Essas assertivas foram constatadas pelos depoimentos e por entrevistas com os alunos. “Eu nunca tinha visto um aquecedor solar. É uma forma de economizar energia elétrica” (aluno A); “A ideia foi muito interessante, foi um trabalho coletivo, um ajudando o outro; aprendi que a água quente é mais leve e sobe o cano com mais facilidade; a água quente não se mistura com a fria porque é mais leve” (aluno B); “É mais econômico, pois utiliza a energia do Sol e não precisa gastar energia elétrica” (aluno C); “É uma forma de ajudar o meio ambiente: a energia solar se transforma em energia térmica” (aluno D).

Todo esse processo, iniciando com as concepções prévias, pesquisa e construção do protótipo, levou aproximadamente dois meses para ser concluído. Em cada aula, reservávamos alguns minutos para confeccionar alguma parte do trabalho. O aquecedor foi produzido e montado em sala de aula; ao final, fez-se uma exposição dele no pátio da escola, onde os alunos observaram, explicaram e discutiram o seu funcionamento.

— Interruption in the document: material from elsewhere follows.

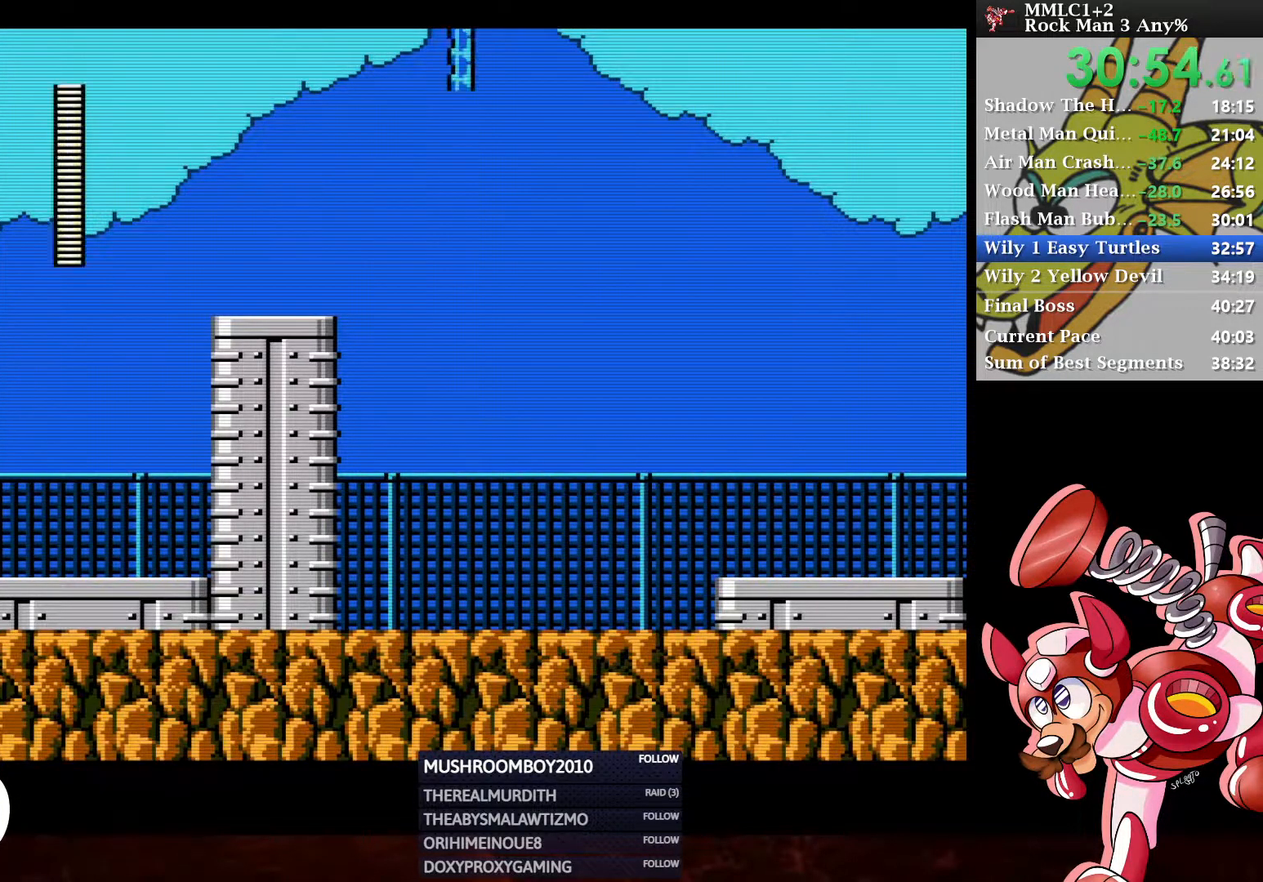
{"buttons": ["A", "DPAD_DOWN", "DPAD_RIGHT"], "left_stick": "center", "right_stick": "center", "events": [[83, "DPAD_DOWN", "down"], [83, "DPAD_RIGHT", "down"], [467, "A", "down"]]}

Enfim, essa estratégia metodológica alcançou resultados satisfatórios, promovendo a integração e a interação dos alunos, a construção do conhecimento, contribuindo de forma positiva para o ensino e aprendizagem. No entanto, apesar de o desenvolvimento da atividade enriquecedora ter sido fundamental, o mais gratificante foi perceber que ela contribuiu satisfatoriamente para a tomada de decisão e reflexão, de modo que os alunos possam interferir conscientemente na sociedade em que vivem.

O ensino de Ciências Naturais tem sido alvo de muitas discussões no contexto atual. Além do conhecimento científico, “é essencial considerar o desenvolvimento cognitivo dos estudantes, relacionado a suas experiências, sua idade, sua identidade cultural e social, e os diferentes significados e valores que as Ciências Naturais podem ter para eles, para que a aprendizagem seja significativa” (PCN, 1998).

Para Ausubel, aprendizagem significativa é um processo pelo qual uma nova informação se relaciona com um aspecto relevante da estrutura de conhecimento do indivíduo (Moreira; Masini, 2001, p. 17).

Nessa perspectiva, é fundamental levar em conta o contexto social e cultural, trabalhar temas e conteúdos que sejam flexíveis, estimulando a curiosidade e o interesse dos alunos, levando em consideração os diferentes níveis ou ciclos e adequação à ordenação da sequência do assunto (Moreira; Masini, 2001, p. 48).

No entanto, não se pode prescindir do conhecimento científico, levando o aluno a construir explicações por meio da observação, da experimentação, do levantamento de hipóteses e sistematizando as ações.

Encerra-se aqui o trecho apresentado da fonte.